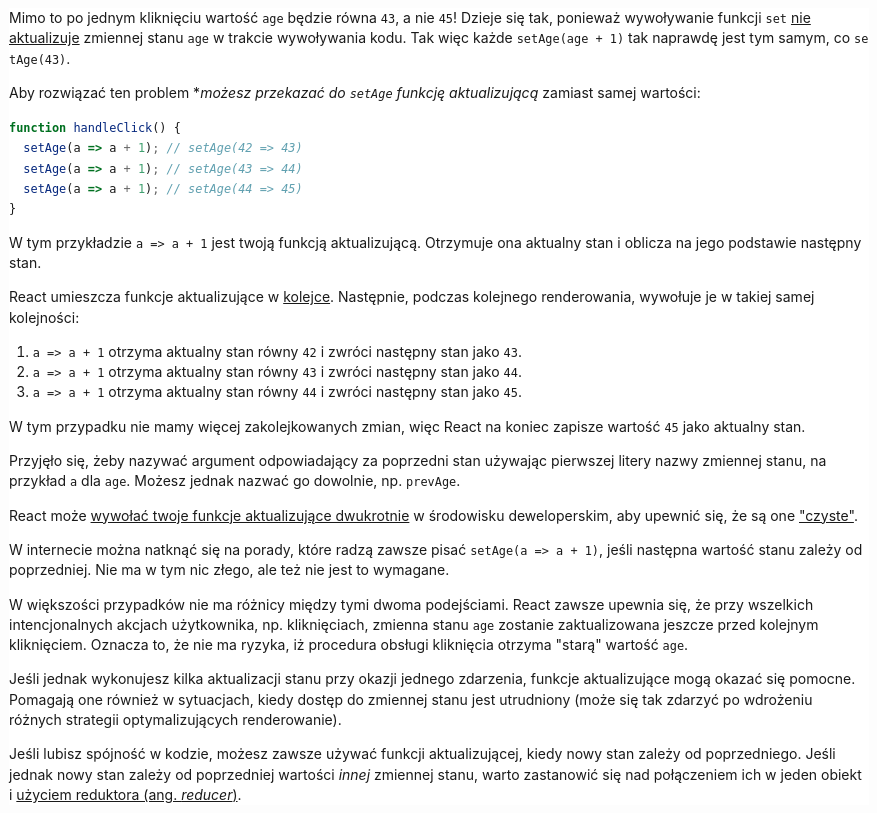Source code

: Mimo to po jednym kliknięciu wartość `age` będzie równa `43`, a nie `45`! Dzieje się tak, ponieważ wywoływanie funkcji `set` [nie aktualizuje](/learn/state-as-a-snapshot) zmiennej stanu `age` w trakcie wywoływania kodu. Tak więc każde `setAge(age + 1)` tak naprawdę jest tym samym, co `setAge(43)`.

Aby rozwiązać ten problem **możesz przekazać do `setAge` *funkcję aktualizującą** zamiast samej wartości:

```js [[1, 2, "a", 0], [2, 2, "a + 1"], [1, 3, "a", 0], [2, 3, "a + 1"], [1, 4, "a", 0], [2, 4, "a + 1"]]
function handleClick() {
  setAge(a => a + 1); // setAge(42 => 43)
  setAge(a => a + 1); // setAge(43 => 44)
  setAge(a => a + 1); // setAge(44 => 45)
}
```

W tym przykładzie `a => a + 1` jest twoją funkcją aktualizującą. Otrzymuje ona <CodeStep step={1}>aktualny stan</CodeStep> i oblicza na jego podstawie <CodeStep step={2}>następny stan</CodeStep>.

React umieszcza funkcje aktualizujące w [kolejce](/learn/queueing-a-series-of-state-updates). Następnie, podczas kolejnego renderowania, wywołuje je w takiej samej kolejności:

1. `a => a + 1` otrzyma aktualny stan równy `42` i zwróci następny stan jako `43`.
1. `a => a + 1` otrzyma aktualny stan równy `43` i zwróci następny stan jako `44`.
1. `a => a + 1` otrzyma aktualny stan równy `44` i zwróci następny stan jako `45`.

W tym przypadku nie mamy więcej zakolejkowanych zmian, więc React na koniec zapisze wartość `45` jako aktualny stan.

Przyjęło się, żeby nazywać argument odpowiadający za poprzedni stan używając pierwszej litery nazwy zmiennej stanu, na przykład `a` dla `age`. Możesz jednak nazwać go dowolnie, np. `prevAge`.

React może [wywołać twoje funkcje aktualizujące dwukrotnie](#my-initializer-or-updater-function-runs-twice) w środowisku deweloperskim, aby upewnić się, że są one ["czyste"](/learn/keeping-components-pure).

<DeepDive title="Czy zawsze powinno się używać funkcji aktualizującej?">

W internecie można natknąć się na porady, które radzą zawsze pisać `setAge(a => a + 1)`, jeśli następna wartość stanu zależy od poprzedniej. Nie ma w tym nic złego, ale też nie jest to wymagane.

W większości przypadków nie ma różnicy między tymi dwoma podejściami. React zawsze upewnia się, że przy wszelkich intencjonalnych akcjach użytkownika, np. kliknięciach, zmienna stanu `age` zostanie zaktualizowana jeszcze przed kolejnym kliknięciem. Oznacza to, że nie ma ryzyka, iż procedura obsługi kliknięcia otrzyma "starą" wartość `age`.

Jeśli jednak wykonujesz kilka aktualizacji stanu przy okazji jednego zdarzenia, funkcje aktualizujące mogą okazać się pomocne. Pomagają one również w sytuacjach, kiedy dostęp do zmiennej stanu jest utrudniony (może się tak zdarzyć po wdrożeniu różnych strategii optymalizujących renderowanie).

Jeśli lubisz spójność w kodzie, możesz zawsze używać funkcji aktualizującej, kiedy nowy stan zależy od poprzedniego. Jeśli jednak nowy stan zależy od poprzedniej wartości *innej* zmiennej stanu, warto zastanowić się nad połączeniem ich w jeden obiekt i [użyciem reduktora (ang. *reducer*)](/learn/extracting-state-logic-into-a-reducer).

</DeepDive>

<Recipes titleText="Różnica między użyciem funkcji aktualizującej a przekazaniem nowego stanu bezpośrednio" titleId="examples-updater">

----------------

For this exercise, output exactly the lines above from the line with "zawsze powinno się" to the line with "W większości przypadków", counting both, and leave out the rest.

• _Solution to the problem_
<DeepDive title="Czy zawsze powinno się używać funkcji aktualizującej?">

W internecie można natknąć się na porady, które radzą zawsze pisać `setAge(a => a + 1)`, jeśli następna wartość stanu zależy od poprzedniej. Nie ma w tym nic złego, ale też nie jest to wymagane.

W większości przypadków nie ma różnicy między tymi dwoma podejściami. React zawsze upewnia się, że przy wszelkich intencjonalnych akcjach użytkownika, np. kliknięciach, zmienna stanu `age` zostanie zaktualizowana jeszcze przed kolejnym kliknięciem. Oznacza to, że nie ma ryzyka, iż procedura obsługi kliknięcia otrzyma "starą" wartość `age`.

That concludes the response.